The template document I use

How can I modify this loop to properly replace the content controls with their text contents?

I have tried using the "Remove Content Control when Populated" feature on Word and copying the setting over from the template document. However, streaming the XML does not count as "populating" so the content controls remain. I have also tried using a for loop to iterate through each content control and delete it while retaining the text inside, but this either removes all information.


Solution

  • To resolve the issue of content controls causing errors when parsing the final Word document, it may be possible to replace the placeholders used in the document with the appropriate values from the XML file. This can be achieved using XPath to locate the data in the XML file, and then replacing the placeholder text with this data.

    Here is an example of how you could modify the existing code to replace placeholders in the Word document with data from the XML file:

    using var doc = WordprocessingDocument.Open(documentPath, true); var mainPart = doc.MainDocumentPart;

            // Get the XML string from the main part and trim the white spaces
            string xmlString = mainPart.Document.InnerXml.TrimStart();
    
            // Load the trimmed XML string into an XmlDocument
            var xmlDocument = new XmlDocument();
            xmlDocument.LoadXml(xmlString);
    
            var namespaceManager = new XmlNamespaceManager(xmlDocument.NameTable);
            namespaceManager.AddNamespace("w", "http://schemas.openxmlformats.org/wordprocessingml/2006/main");
    
    
    
    
            foreach (var control in mainPart.RootElement.Descendants<SdtElement>().ToList())
            {
                var placeholdertext = control.Descendants<Text>().FirstOrDefault()?.Text;
                var text = "";
                //Console.WriteLine($"Content control before processing: {control.OuterXml}");
    
                var dataBinding = control.Descendants<DataBinding>().FirstOrDefault();
                if (dataBinding != null)
                {
                    var xpath = dataBinding.XPath.Value;
                   // Console.WriteLine($"Data binding XPath: {xpath}");
                    var node = xmlDocument.SelectSingleNode(xpath, namespaceManager);
                    var value = node?.InnerText;
                    text = node?.InnerText;
                  // Console.WriteLine($"Found content control with text: {value}");
                    //Console.WriteLine($"Value found for XPath '{xpath}': {value}");
                }
                else
                {
                   // Console.WriteLine("Content control has no data binding.");
                }
                foreach (var t in control.Descendants<Text>())
                {
                    t.Text = text;
                }
            }
    

    In this code,The WordprocessingDocument.Open() method is called to open the Word document at documentPath in edit mode (true flag). This returns a WordprocessingDocument object, which provides access to the main document part of the Word document through its MainDocumentPart property.
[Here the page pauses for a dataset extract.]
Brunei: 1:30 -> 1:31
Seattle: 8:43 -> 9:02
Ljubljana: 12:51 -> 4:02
    The InnerXml property of the Document property of the MainDocumentPart is used to obtain the XML string representation of the Word document's contents. This XML string is then trimmed to remove any leading white spaces before being loaded into an XmlDocument object.

    An XmlNamespaceManager object is created to manage the namespaces used in the XML document. In this case, it adds the namespace "w" with the value "http://schemas.openxmlformats.org/wordprocessingml/2006/main".
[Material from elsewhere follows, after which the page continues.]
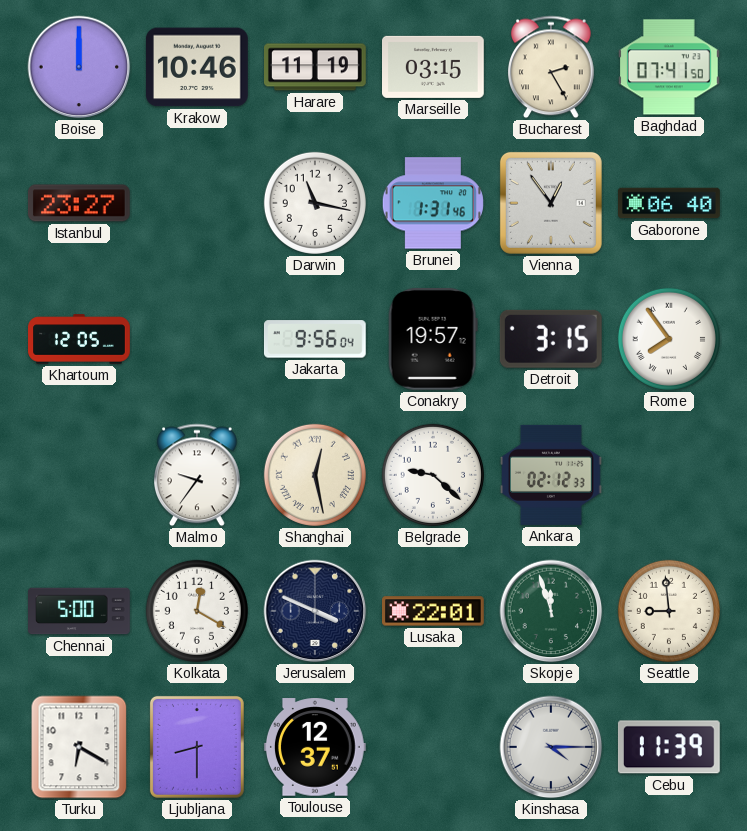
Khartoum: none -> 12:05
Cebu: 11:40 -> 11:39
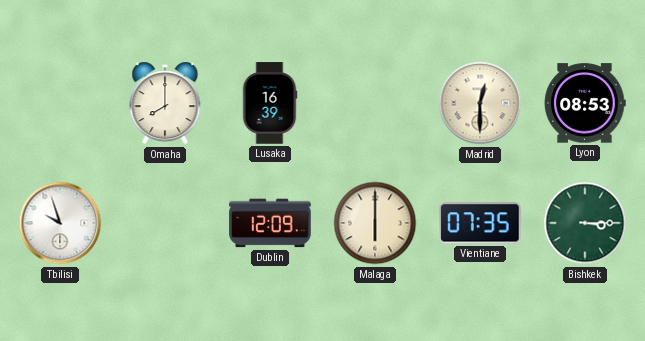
    A foreach loop iterates through all SdtElement descendants of the root element of the main part. SdtElement represents a content control in the Word document.

    For each content control, the code checks whether it has a DataBinding child element. If it does, it extracts the XPath expression from the DataBinding element, then uses the SelectSingleNode() method of the XmlDocument object to retrieve the XML node that matches the XPath expression. The inner text of that node is then assigned to the text variable. If the content control has no DataBinding child, then text is left empty.

    Finally, the code iterates through all Text descendants of the content control and sets their Text property to the text variable. This effectively populates the content control with data from the XML file.